Now let’s explore how LM – the individual featured in my previous post – violated my rules:

  • I confronted LM and asked her to back up her assertion that the Tea Party is Racist/Sexist/Homophobic. She returned with a smart ass question that implied that I didn’t know what I was talking about. This violates the first three of my four rules. She didn’t answer my question, didn’t cite her sources, and attacked my intelligence through insinuation. I should’ve terminated the discussion here, but I simply couldn’t resist continuing. What can I say? I’m not a perfect human being.
  • I then tried to inject some facts about the Tea Party movement into the discussion. I should’ve provided some links, true, but I was writing in the heat of the moment. If LM were interested in having a good faith discussion, she could’ve asked for my sources, and I would’ve gladly provided them. Instead, she continues to call Tea Partiers nutjobs and states that I support the violation of her “bodily integrity.” Whatever, LM. I personally think the right to shoot one’s “almighty gun” will do more for the preservation of a woman’s bodily integrity than either legal gay marriage or unrestricted legal abortion. The right to kill my unborn children for my own convenience certainly won’t help me if a rapist should come looming towards me in a dark alley. A gun might.

    But anyway, I’m rambling. Suffice it to say that LM violated my fourth rule by ranting at me instead of genuinely responding to what I said. Thus, at this point, I decided it was time to bow out. I’ve been in internet debates often enough to tell the difference between an open-minded individual and a hardcore partisan. I can have a fruitful discussion with the former; a productive debate is impossible with the latter.
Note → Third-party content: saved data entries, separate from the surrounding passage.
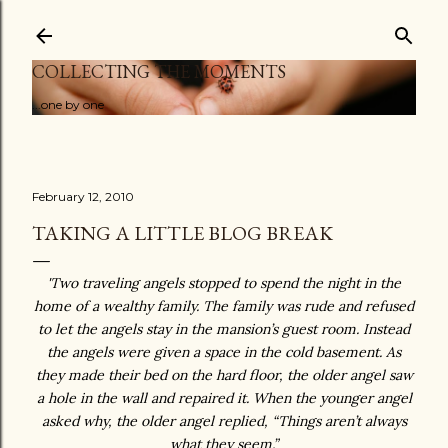
Skip to main content
COLLECTING THE MOMENTS
...one by one
February 12, 2010
TAKING A LITTLE BLOG BREAK
'Two traveling angels stopped to spend the night in the
home of a wealthy family. The family was rude and refused
to let the angels stay in the mansion’s guest room. Instead
the angels were given a space in the cold basement. As
they made their bed on the hard floor, the older angel saw
a hole in the wall and repaired it. When the younger angel
asked why, the older angel replied, “Things aren’t always
what they seem.”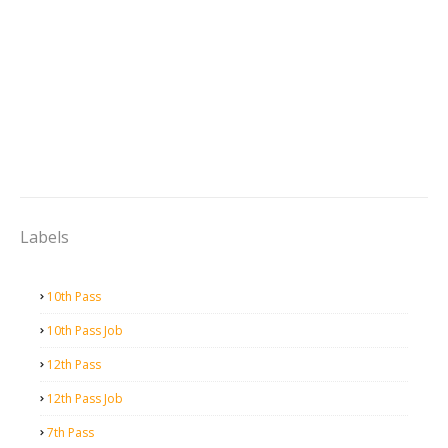
Labels
10th Pass
10th Pass Job
12th Pass
12th Pass Job
7th Pass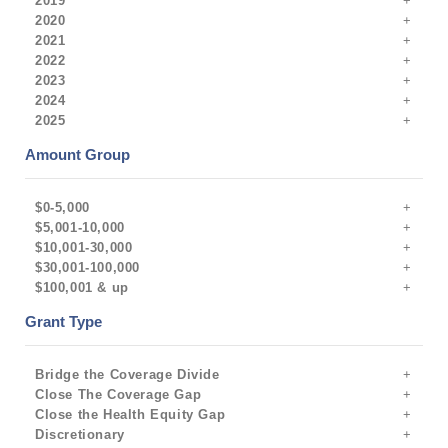
2019
2020
2021
2022
2023
2024
2025
Amount Group
$0-5,000
$5,001-10,000
$10,001-30,000
$30,001-100,000
$100,001 & up
Grant Type
Bridge the Coverage Divide
Close The Coverage Gap
Close the Health Equity Gap
Discretionary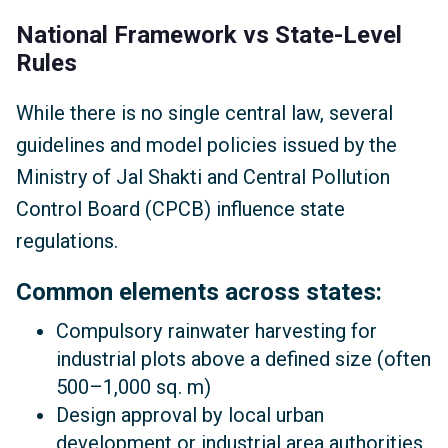
National Framework vs State-Level
Rules
While there is no single central law, several
guidelines and model policies issued by the
Ministry of Jal Shakti and Central Pollution
Control Board (CPCB) influence state
regulations.
Common elements across states:
Compulsory rainwater harvesting for
industrial plots above a defined size (often
500–1,000 sq. m)
Design approval by local urban
development or industrial area authorities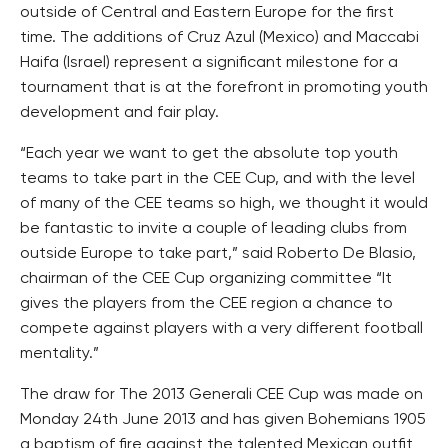
outside of Central and Eastern Europe for the first
time. The additions of Cruz Azul (Mexico) and Maccabi
Haifa (Israel) represent a significant milestone for a
tournament that is at the forefront in promoting youth
development and fair play.
“Each year we want to get the absolute top youth
teams to take part in the CEE Cup, and with the level
of many of the CEE teams so high, we thought it would
be fantastic to invite a couple of leading clubs from
outside Europe to take part,” said Roberto De Blasio,
chairman of the CEE Cup organizing committee “It
gives the players from the CEE region a chance to
compete against players with a very different football
mentality.”
The draw for The 2013 Generali CEE Cup was made on
Monday 24th June 2013 and has given Bohemians 1905
a baptism of fire against the talented Mexican outfit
  • Unfortunately, LM came back with her whopper about the supposed intelligence deficit among conservatives. Because, as I said, that is my biggest pet peeve, I once again couldn’t stop myself from going back for another round. In response, I asked her to provide her sources. She refused to do so, thereby violating rule number two as well as rule number three. I was completely done at that point. She did demand later that I try to “convince” her that the Tea Party is not racist or sexist. I told her again that I didn’t believe she was ready to listen. Because really, what do you suppose would’ve happened if I had produced pro-right statements written by “brown” and/or gay Tea Partiers? Do you honestly think that would’ve persuaded her? I for one highly doubt it.

Failure to follow my rules for debate will ultimately result in termination of the discussion. I don’t have the time or the energy to waste on screeching harpies who refuse to argue in good faith.